Lennie16 · 28/11/2020 22:25

He’s being fair. All the children will get a fair share, yes you will have to wait until step mother passes away, it’s really pleasing you all get on and surely you wouldn’t expect her to move out of her home if your father passers away, Accept it

Amira19 · 28/11/2020 22:26

What did you want to happen him in a beautiful on his own. His exw cheated he left and carved out a life met someone and had a family. Youre an adult how old are you seriously?

Amira19 · 28/11/2020 22:27

Hes 50 he could easily live to 90 im shocked that inheritance would be on youre mind given hes fairly young himself.

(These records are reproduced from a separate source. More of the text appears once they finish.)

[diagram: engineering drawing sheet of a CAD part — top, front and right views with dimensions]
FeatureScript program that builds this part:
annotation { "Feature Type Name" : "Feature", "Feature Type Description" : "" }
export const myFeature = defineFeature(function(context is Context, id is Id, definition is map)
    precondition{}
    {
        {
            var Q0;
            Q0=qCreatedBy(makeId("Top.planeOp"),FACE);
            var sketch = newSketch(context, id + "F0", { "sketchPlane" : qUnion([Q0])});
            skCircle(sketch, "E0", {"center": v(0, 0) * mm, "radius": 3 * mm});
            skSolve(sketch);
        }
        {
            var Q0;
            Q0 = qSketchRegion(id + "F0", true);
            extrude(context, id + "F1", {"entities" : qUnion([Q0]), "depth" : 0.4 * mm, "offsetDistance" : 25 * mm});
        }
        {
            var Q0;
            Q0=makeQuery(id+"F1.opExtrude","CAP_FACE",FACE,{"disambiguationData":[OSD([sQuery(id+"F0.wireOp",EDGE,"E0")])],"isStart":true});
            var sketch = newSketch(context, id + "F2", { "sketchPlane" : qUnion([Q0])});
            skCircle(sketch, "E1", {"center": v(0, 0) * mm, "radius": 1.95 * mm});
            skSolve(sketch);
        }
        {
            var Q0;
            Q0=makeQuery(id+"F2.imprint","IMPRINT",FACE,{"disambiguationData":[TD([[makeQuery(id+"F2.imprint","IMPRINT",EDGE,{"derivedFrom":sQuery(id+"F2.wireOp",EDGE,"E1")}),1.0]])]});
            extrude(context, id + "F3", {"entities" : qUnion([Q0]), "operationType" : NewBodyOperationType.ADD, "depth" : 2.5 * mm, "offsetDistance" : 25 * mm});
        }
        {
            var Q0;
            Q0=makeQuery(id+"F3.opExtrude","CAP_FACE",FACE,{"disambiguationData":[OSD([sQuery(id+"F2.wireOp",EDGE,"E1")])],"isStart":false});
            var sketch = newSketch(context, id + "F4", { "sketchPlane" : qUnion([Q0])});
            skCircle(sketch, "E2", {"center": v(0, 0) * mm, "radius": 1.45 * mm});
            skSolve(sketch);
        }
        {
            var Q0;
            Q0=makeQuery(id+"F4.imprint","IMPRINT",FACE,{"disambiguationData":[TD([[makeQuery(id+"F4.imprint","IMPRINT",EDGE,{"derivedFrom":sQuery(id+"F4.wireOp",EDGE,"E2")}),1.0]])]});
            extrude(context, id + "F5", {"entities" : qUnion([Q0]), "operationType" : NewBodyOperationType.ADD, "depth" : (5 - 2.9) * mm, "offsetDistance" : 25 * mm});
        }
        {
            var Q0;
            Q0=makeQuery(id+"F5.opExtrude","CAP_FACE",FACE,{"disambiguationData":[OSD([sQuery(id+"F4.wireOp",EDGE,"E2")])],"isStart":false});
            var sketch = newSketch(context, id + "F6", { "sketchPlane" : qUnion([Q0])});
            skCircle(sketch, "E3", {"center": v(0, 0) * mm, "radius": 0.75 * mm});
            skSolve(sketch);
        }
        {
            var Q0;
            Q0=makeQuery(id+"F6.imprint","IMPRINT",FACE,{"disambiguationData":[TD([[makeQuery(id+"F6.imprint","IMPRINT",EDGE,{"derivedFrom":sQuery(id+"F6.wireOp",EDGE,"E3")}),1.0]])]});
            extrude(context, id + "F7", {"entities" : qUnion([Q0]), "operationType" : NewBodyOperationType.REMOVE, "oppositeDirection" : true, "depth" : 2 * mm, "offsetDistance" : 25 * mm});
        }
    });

Worthless90s · 28/11/2020 22:30

@grassgreenthisside- the fact is that if my dad was still with my mum, there wouldn’t be any mixing up or anything. My dad had always worked the same job since I’ve been born so it’s not a case of him changing his job. When he was with my mum their will was leave their half to their kids.. not everything to the other person. That’s probably because they didn’t trust each other.

My dad just seems to have faith that my stepmum will stick to his wishes but reading mumsnet so often I know that most children are cut out if they are from the “former life”

OP posts:
Mrgrinch · 28/11/2020 22:33

Christ, yet another poster claiming they don't expect anything. Like the many other recent inheritance posters OP, you clearly want the money, but it's not your choice.

If it were left up to me I'd give nothing to someone who hounded me about what they'd be getting from me. Especially if I was only 50.